§ やること
乳牛の研究課題の文章で「キーワード」欄に挙げられている語を、すべて書き出してください。

§ 与えられた文章
★ ★ ★ ★ ★
研究課題/領域番号 |
15H06362
|
研究機関 | 大阪大学 |
研究代表者 |
大倉 史生 大阪大学, 産業科学研究所, 助教 (60754223)
|
研究期間 (年度) |
2015-08-28 – 2017-03-31
|
キーワード | 酪農 / コンピュータビジョン / ロコモーションスコア / 個体識別 |
研究実績の概要 |
データベース構築:計画初年度である平成27年度は、RGB-Dカメラを継続的に牛舎に設置し、牛の静止時・歩行時を対象とした数ヶ月間にわたる計測を行った。牛舎における計測時におこる衛生状態等の問題を解決するため、カメラ用ハウジング等の撮影設備を製作した。また、撮影されたRGB-Dデータに獣医師らにより測定された健康状態スコア等の健康状態に関する知見を継続的に付与し、データベースに登録した。 個体識別:大規模データベース構築と並行して、牛歩行映像からの健康状態推定のための個体識別手法を開発した。具体的には、平成26年度より開発を開始した乳牛の歩行シルエットを用いた個体識別手法を発展させるとともに、牛の斑紋情報を併用することで高精度な識別を実現した。斑紋情報の活用により、100%の個体識別率を達成した。本研究の成果を国内研究会において発表するとともに、英文論文誌への投稿を予定している。 ロコモーションスコア推定手法の開発:体表面の形状特徴等を用いた健康状態スコアの自動推定手法を開発した。具体的には、代表的な健康状態スコアの一つであり、乳牛の蹄病検出に利用されるロコモーションスコアを対象とした自動スコア推定手法を構築した。背全体の丸みおよび歩行時の足の運びを特徴量とし、回帰分析によるスコア推定を実現した。本研究で構築したデータベースを用いた実験により、従来の画像処理によるロコモーションスコア推定手法を上回る推定精度を実現した。本研究の成果を国内研究会において発表予定である。 健康状態スコア推定に関する基礎検討:本研究で取り扱う代表的な健康状態スコアのうち、ロコモーションスコアを除く2つ(ルーメンフィルスコア、ボディーコンディションスコア)について基礎検討を行い、乳牛の三次元形状解析に基づく自動推定手法を考案した。ロコモーションスコア推定手法とともに、特許出願を予定している。
|
現在までの達成度 (区分) |
現在までの達成度 (区分)
★ ★ ★ ★ ★
§ データセット抜粋
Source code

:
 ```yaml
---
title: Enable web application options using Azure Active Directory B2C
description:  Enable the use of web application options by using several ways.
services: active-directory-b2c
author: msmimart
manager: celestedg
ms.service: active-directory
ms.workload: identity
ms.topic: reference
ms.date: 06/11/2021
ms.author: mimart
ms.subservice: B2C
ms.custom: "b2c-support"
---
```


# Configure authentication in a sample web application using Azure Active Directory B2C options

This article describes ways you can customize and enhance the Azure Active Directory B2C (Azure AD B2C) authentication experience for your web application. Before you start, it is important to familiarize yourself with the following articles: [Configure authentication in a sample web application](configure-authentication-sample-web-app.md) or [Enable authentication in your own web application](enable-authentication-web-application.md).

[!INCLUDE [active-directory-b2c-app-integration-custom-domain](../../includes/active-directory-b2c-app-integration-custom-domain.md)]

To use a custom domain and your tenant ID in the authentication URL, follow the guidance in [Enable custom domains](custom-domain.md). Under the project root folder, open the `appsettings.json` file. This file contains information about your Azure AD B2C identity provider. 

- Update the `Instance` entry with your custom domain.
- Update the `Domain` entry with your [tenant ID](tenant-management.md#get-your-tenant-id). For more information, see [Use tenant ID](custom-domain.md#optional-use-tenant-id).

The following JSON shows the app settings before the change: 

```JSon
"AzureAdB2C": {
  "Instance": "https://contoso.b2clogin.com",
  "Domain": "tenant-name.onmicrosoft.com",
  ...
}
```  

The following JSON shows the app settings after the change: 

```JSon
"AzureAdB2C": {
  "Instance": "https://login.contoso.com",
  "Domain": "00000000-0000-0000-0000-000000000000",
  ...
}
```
★ ★ ★ ★ ★
§ 期待される回答
酪農、コンピュータビジョン、ロコモーションスコア、個体識別